[Start of Attachment]

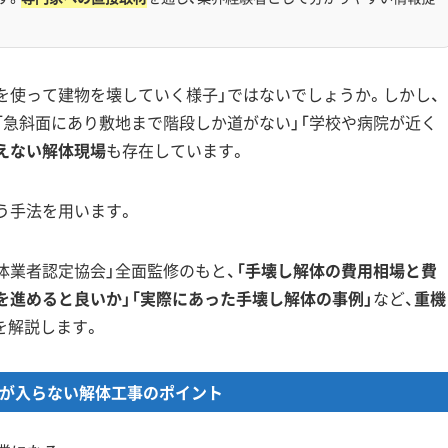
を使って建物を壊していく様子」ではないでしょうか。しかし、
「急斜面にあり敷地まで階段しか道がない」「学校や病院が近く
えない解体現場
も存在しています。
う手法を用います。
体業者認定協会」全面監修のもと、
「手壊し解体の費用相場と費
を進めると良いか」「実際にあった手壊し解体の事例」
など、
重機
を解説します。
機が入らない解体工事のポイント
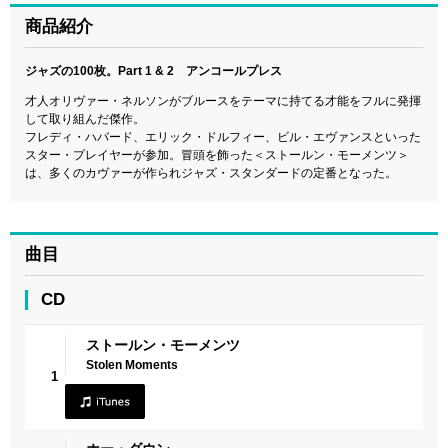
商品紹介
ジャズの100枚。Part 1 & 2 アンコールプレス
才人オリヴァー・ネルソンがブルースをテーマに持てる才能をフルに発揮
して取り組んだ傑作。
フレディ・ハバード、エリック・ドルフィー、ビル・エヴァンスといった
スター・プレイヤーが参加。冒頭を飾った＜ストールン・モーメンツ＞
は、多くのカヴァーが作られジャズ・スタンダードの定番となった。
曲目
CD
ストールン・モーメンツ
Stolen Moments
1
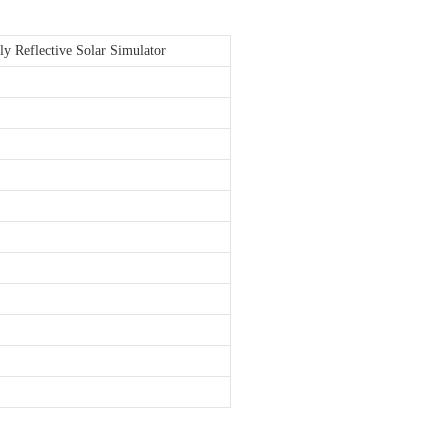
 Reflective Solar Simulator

[End of Attachment]

__Work instructions__:
Leaving every picture out, repeat each line of the material exactly.

__Written response__:
を使って建物を壊していく様子」ではないでしょうか。しかし、
「急斜面にあり敷地まで階段しか道がない」「学校や病院が近く
えない解体現場
も存在しています。
う手法を用います。
体業者認定協会」全面監修のもと、
「手壊し解体の費用相場と費
を進めると良いか」「実際にあった手壊し解体の事例」
など、
重機
を解説します。
機が入らない解体工事のポイント
商品紹介
ジャズの100枚。Part 1 & 2 アンコールプレス
才人オリヴァー・ネルソンがブルースをテーマに持てる才能をフルに発揮
して取り組んだ傑作。
フレディ・ハバード、エリック・ドルフィー、ビル・エヴァンスといった
スター・プレイヤーが参加。冒頭を飾った＜ストールン・モーメンツ＞
は、多くのカヴァーが作られジャズ・スタンダードの定番となった。
曲目
CD
ストールン・モーメンツ
Stolen Moments
1
 Reflective Solar Simulator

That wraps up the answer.